━━━━━ TEXTE FOURNI ━━━━━
Fred Pellerin sillonne le Québec de bord en bord pour raconter les histoires de son village depuis plus de 20 ans déjà. Alors que son nouveau spectacle La descente aux affaires en est à ses premiers pas, nous avons accompagné le populaire conteur dans une journée de tournée type.

L’horaire

Salaberry-de-Valleyfield, fin d’après midi vendredi dernier. On retrouve Fred Pellerin dans la loge de la salle de spectacle qui jouxte le cégep. Le conteur est parti tôt de Saint-Élie-de-Caxton, en Mauricie, où il vit « dans le bois » – le plus proche voisin est à 1,5 km de chez lui ! Il a roulé en pleine tempête et a fait un arrêt à Montréal pour deux activités professionnelles avant de filer vers sa destination, dans l’ouest de la Montérégie. « Souvent, les jours de spectacle, je me rajoute plein d’affaires, ce qui me garde des cases blanches ailleurs », dit Fred Pellerin, qui explique qu’il a deux vies séparées, « une très retirée, et une autre publique, faite de spectacles, de rencontres, de moments de création ». D’ailleurs, il ne retournera chez lui que trois jours plus tard, puisqu’il doit donner un autre spectacle le samedi à Salaberry-de-Valleyfield, puis un le dimanche à Drummondville. « Ça prend deux heures et demie, rentrer chez moi, ça ne vaut pas la peine. Mais le temps d’hôtel et le temps de loge, pour moi, c’est du beau temps d’écriture. »
━━━━━ SECTION DES DONNÉES ━━━━━
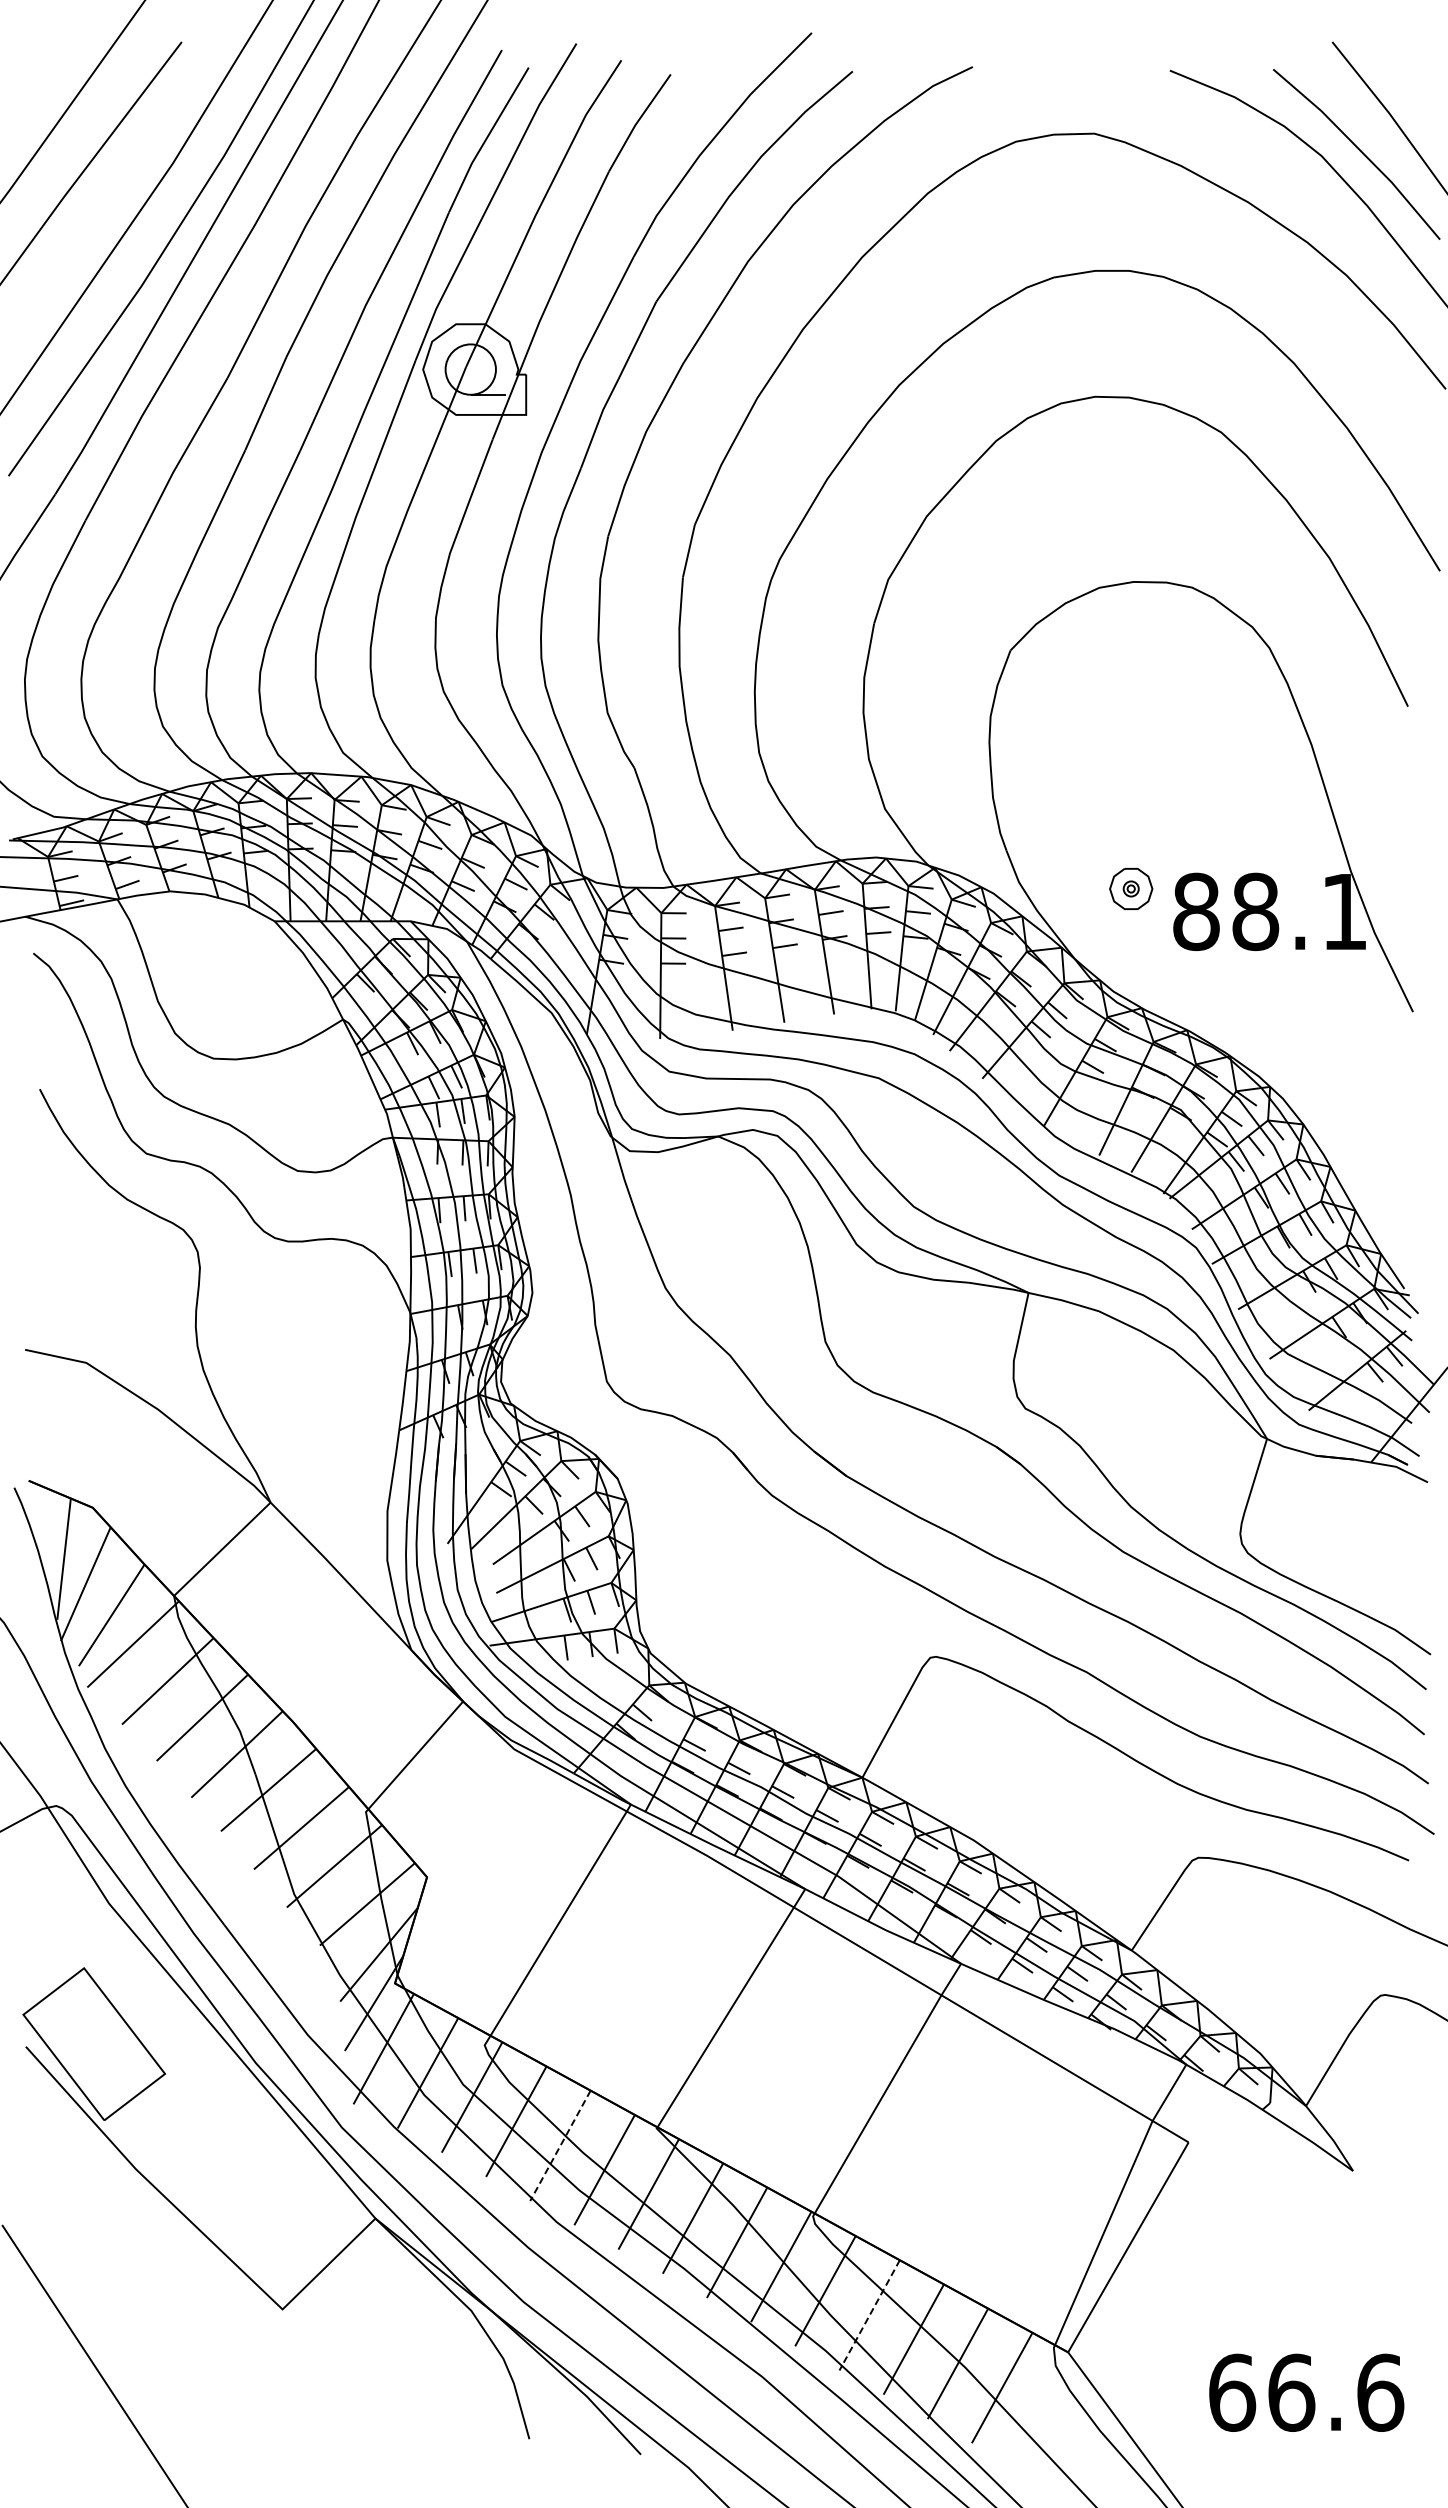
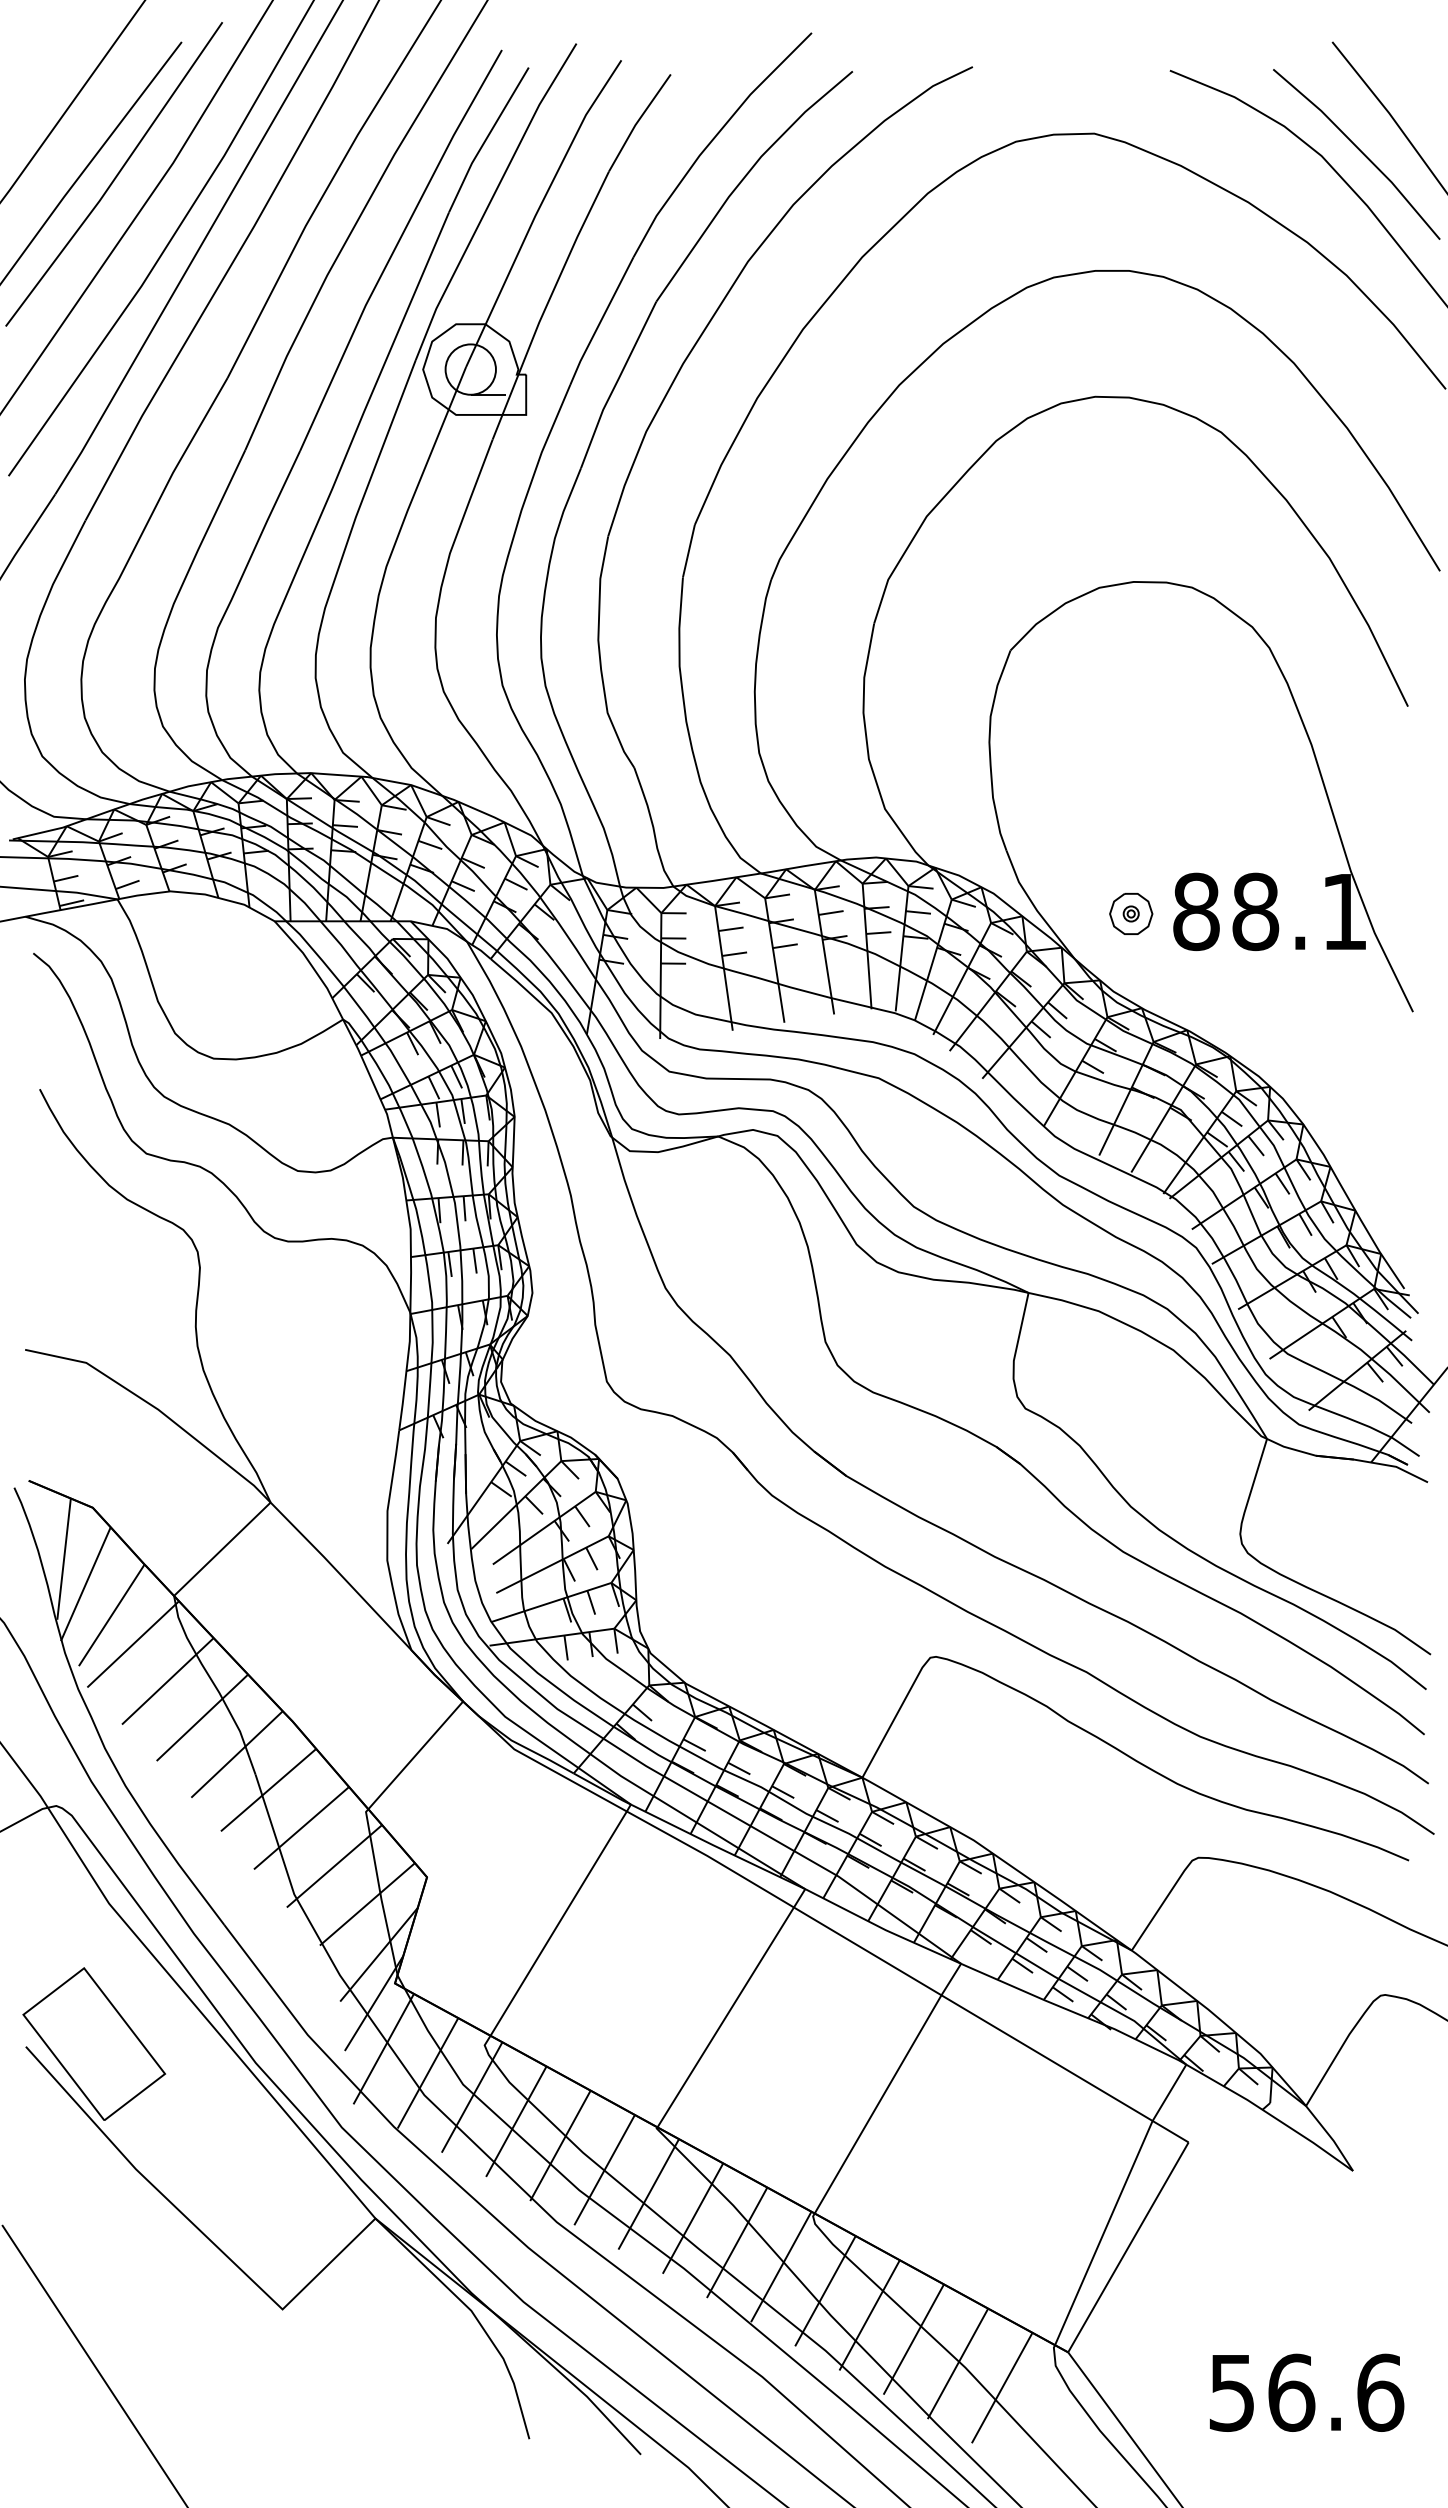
line at (115, 176): none -> present
part at (1131, 888) position: (1131, 888) -> (1131, 913)
line at (560, 2145): dashed -> solid
line at (869, 2315): dashed -> solid
text at (1232, 2392): 66.6 -> 56.6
━━━━━
§ **SÉRIE D'EXERCICES**
a - Selon le texte sur la tournée de Fred Pellerin, à quelle distance de chez lui habite son plus proche voisin ?
b - Poursuivez le texte sur la tournée de Fred Pellerin après sa dernière phrase.
Vous n'aurez pas besoin des enregistrements.

§ **CORRIGÉ DES EXERCICES**
a - À 1,5 km.

b -
L’équipe

PHOTO JOSIE DESMARAIS, LA PRESSE

Le concepteur-éclairagiste Martin Boisclair et le directeur de tournée et sonorisateur Steve Branchaud

C’est l’heure du test de son, qui est à la fois efficace et bon enfant. Fred Pellerin tourne avec une petite équipe : son directeur de tournée et sonorisateur Steve Branchaud, qui est avec lui depuis ses débuts sur scène en 2001, et le concepteur-éclairagiste Martin Boisclair, un gars de Saint-Élie, qui le suit depuis 2009. « Avec Steve, ça fait 22 ans qu’on est assis dans la van... L’accumulation d’affaires qui nous sont arrivées, d’anecdotes, c’est vraiment incroyable ! Ça nous soude, et au-delà du travail, ça devient des amitiés aussi. C’est drôle, nos vies sont séparées par cycles de quatre ans, par tranches de tournée ! »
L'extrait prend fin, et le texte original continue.